··· Exercise data
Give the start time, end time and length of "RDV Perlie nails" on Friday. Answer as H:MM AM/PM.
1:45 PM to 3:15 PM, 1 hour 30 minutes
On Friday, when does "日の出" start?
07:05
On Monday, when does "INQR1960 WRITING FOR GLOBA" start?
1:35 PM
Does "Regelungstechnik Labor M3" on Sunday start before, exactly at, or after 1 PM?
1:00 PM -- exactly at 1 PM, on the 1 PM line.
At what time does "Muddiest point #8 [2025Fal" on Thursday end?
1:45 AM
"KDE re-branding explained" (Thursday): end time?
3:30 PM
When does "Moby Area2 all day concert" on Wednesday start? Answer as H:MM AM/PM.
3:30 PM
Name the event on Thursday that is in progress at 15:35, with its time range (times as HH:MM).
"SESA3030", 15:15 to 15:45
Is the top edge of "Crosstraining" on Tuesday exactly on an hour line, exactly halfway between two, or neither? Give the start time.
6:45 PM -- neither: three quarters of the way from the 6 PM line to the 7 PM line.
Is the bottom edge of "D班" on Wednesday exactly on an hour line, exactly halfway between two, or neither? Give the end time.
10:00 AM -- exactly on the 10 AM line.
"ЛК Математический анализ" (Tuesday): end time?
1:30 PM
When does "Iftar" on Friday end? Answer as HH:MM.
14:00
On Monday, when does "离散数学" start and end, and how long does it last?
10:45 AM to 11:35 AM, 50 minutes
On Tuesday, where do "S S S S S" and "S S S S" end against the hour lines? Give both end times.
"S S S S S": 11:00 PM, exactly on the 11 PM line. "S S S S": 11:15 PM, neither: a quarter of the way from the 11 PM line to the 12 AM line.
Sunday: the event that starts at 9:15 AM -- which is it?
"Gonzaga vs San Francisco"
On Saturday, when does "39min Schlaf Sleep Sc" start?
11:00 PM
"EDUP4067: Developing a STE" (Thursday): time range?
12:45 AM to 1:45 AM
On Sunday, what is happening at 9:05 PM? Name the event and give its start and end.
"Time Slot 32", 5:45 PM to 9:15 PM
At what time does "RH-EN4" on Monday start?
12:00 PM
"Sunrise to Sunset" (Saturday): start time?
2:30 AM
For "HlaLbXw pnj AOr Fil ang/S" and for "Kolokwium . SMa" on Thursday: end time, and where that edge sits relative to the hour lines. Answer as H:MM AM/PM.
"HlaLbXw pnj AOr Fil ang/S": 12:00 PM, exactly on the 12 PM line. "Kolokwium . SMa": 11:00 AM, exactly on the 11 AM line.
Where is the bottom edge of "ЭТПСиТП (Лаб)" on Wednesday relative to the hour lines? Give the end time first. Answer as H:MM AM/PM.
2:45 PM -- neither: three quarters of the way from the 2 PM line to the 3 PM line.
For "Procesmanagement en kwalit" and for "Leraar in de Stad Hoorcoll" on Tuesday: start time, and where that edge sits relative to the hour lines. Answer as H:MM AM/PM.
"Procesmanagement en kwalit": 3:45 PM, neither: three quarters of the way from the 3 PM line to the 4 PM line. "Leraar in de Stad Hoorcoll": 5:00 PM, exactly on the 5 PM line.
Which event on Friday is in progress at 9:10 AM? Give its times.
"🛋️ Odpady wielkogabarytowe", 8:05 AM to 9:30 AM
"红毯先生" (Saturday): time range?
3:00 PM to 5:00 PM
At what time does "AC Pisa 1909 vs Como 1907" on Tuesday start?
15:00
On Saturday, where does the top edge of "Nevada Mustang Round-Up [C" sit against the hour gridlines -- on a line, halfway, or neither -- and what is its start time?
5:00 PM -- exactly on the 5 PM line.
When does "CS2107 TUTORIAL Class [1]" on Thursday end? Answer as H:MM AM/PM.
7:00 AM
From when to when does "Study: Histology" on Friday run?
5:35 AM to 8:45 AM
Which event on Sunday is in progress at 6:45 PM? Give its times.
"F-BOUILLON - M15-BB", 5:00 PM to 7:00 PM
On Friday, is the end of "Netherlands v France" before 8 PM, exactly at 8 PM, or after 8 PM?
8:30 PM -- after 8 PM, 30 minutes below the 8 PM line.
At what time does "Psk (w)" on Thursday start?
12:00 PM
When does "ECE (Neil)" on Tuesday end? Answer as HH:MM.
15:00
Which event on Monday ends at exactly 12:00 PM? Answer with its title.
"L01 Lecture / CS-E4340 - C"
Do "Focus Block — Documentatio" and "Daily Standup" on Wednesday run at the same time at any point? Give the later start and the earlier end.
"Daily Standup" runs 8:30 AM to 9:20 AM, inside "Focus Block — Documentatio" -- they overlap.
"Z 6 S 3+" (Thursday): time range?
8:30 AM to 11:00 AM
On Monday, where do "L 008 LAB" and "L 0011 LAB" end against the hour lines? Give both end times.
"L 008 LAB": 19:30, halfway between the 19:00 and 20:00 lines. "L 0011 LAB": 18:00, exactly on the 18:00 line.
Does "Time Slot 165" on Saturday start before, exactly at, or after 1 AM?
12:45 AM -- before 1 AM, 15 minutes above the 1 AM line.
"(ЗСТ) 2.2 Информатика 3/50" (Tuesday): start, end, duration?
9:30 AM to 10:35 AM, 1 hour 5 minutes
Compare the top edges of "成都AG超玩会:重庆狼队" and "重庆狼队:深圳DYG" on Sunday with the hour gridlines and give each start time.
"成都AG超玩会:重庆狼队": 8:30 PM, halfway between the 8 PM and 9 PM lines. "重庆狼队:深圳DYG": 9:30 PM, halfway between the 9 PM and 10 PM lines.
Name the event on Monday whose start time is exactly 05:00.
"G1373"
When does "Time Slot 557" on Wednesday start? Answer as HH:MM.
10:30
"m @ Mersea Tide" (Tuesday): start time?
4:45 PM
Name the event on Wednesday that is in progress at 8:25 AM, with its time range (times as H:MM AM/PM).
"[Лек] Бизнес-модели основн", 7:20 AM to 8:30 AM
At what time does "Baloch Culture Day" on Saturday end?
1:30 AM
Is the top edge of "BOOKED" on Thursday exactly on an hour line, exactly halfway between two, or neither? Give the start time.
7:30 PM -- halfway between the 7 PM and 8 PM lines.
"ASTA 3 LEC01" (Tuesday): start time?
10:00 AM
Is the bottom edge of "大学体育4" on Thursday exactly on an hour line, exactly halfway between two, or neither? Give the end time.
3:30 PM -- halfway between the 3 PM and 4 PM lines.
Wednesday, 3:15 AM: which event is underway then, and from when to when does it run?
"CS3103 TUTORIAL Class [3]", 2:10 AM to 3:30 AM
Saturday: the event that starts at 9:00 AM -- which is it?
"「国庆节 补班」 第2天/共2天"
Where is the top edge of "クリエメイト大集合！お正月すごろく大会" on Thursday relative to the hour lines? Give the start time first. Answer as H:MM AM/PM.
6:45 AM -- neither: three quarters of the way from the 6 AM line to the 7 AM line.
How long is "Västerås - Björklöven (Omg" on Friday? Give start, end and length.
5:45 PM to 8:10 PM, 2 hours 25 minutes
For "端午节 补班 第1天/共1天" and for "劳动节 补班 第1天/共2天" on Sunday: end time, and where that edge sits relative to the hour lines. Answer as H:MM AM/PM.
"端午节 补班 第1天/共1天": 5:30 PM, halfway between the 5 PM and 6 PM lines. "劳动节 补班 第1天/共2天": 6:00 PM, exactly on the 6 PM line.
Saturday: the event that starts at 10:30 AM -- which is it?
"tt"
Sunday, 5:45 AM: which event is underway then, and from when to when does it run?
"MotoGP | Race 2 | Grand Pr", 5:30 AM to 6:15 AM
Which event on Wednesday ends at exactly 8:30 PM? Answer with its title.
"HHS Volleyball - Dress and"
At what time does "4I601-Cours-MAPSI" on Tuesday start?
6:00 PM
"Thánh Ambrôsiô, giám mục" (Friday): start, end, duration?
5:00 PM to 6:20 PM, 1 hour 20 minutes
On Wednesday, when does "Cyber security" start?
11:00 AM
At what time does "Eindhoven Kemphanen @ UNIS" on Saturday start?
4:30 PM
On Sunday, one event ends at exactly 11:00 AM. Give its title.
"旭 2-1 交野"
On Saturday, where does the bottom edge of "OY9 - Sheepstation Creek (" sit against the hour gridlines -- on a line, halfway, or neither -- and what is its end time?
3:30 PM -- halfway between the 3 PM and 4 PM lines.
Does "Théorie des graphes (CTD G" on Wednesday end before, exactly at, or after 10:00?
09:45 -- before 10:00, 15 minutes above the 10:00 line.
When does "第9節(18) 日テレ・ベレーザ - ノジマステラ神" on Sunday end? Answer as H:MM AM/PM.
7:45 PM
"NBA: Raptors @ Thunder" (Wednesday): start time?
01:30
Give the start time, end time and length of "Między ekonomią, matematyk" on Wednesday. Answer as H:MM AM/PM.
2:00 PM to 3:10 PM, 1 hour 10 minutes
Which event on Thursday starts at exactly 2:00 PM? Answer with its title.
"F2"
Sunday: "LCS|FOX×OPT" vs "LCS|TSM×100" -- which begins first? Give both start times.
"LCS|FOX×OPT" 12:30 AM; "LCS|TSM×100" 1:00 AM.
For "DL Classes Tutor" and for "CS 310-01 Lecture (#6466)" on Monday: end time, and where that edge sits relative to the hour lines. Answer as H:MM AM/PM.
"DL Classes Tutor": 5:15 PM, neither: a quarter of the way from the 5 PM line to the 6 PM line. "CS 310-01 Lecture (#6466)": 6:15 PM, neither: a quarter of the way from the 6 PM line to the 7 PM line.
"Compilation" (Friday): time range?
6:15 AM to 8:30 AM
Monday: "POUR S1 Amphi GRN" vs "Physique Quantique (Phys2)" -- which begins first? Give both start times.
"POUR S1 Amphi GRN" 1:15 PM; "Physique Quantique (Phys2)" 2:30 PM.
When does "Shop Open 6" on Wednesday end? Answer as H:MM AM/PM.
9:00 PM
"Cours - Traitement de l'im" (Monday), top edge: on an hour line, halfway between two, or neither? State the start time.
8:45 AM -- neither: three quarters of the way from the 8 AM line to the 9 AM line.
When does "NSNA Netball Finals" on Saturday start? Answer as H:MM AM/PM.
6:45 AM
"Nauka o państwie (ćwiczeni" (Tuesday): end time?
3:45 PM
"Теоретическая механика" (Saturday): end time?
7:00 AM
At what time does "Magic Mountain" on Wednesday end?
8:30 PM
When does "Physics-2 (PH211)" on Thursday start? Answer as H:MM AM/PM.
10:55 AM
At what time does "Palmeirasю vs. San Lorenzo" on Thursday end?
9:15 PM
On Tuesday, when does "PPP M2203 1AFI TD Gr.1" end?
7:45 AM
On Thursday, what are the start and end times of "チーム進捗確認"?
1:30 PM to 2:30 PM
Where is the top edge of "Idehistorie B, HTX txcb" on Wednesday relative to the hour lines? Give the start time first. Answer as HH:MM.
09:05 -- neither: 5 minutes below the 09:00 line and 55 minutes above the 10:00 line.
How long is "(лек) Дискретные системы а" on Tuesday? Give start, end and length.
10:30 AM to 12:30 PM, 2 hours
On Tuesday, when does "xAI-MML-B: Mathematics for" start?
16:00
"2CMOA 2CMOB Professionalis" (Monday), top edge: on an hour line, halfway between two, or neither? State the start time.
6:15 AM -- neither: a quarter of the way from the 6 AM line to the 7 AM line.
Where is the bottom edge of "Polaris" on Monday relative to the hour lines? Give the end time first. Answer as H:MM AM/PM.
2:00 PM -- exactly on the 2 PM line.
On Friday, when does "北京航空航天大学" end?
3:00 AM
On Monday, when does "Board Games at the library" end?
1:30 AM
······
◆ Task to carry out:
Copy out the records word for word, from the very first line through the line that contains "10:45 AM to 11:35 AM, 50 minutes". Include that line and nothing after it.

◆ Finished task:
Give the start time, end time and length of "RDV Perlie nails" on Friday. Answer as H:MM AM/PM.
1:45 PM to 3:15 PM, 1 hour 30 minutes
On Friday, when does "日の出" start?
07:05
On Monday, when does "INQR1960 WRITING FOR GLOBA" start?
1:35 PM
Does "Regelungstechnik Labor M3" on Sunday start before, exactly at, or after 1 PM?
1:00 PM -- exactly at 1 PM, on the 1 PM line.
At what time does "Muddiest point #8 [2025Fal" on Thursday end?
1:45 AM
"KDE re-branding explained" (Thursday): end time?
3:30 PM
When does "Moby Area2 all day concert" on Wednesday start? Answer as H:MM AM/PM.
3:30 PM
Name the event on Thursday that is in progress at 15:35, with its time range (times as HH:MM).
"SESA3030", 15:15 to 15:45
Is the top edge of "Crosstraining" on Tuesday exactly on an hour line, exactly halfway between two, or neither? Give the start time.
6:45 PM -- neither: three quarters of the way from the 6 PM line to the 7 PM line.
Is the bottom edge of "D班" on Wednesday exactly on an hour line, exactly halfway between two, or neither? Give the end time.
10:00 AM -- exactly on the 10 AM line.
"ЛК Математический анализ" (Tuesday): end time?
1:30 PM
When does "Iftar" on Friday end? Answer as HH:MM.
14:00
On Monday, when does "离散数学" start and end, and how long does it last?
10:45 AM to 11:35 AM, 50 minutes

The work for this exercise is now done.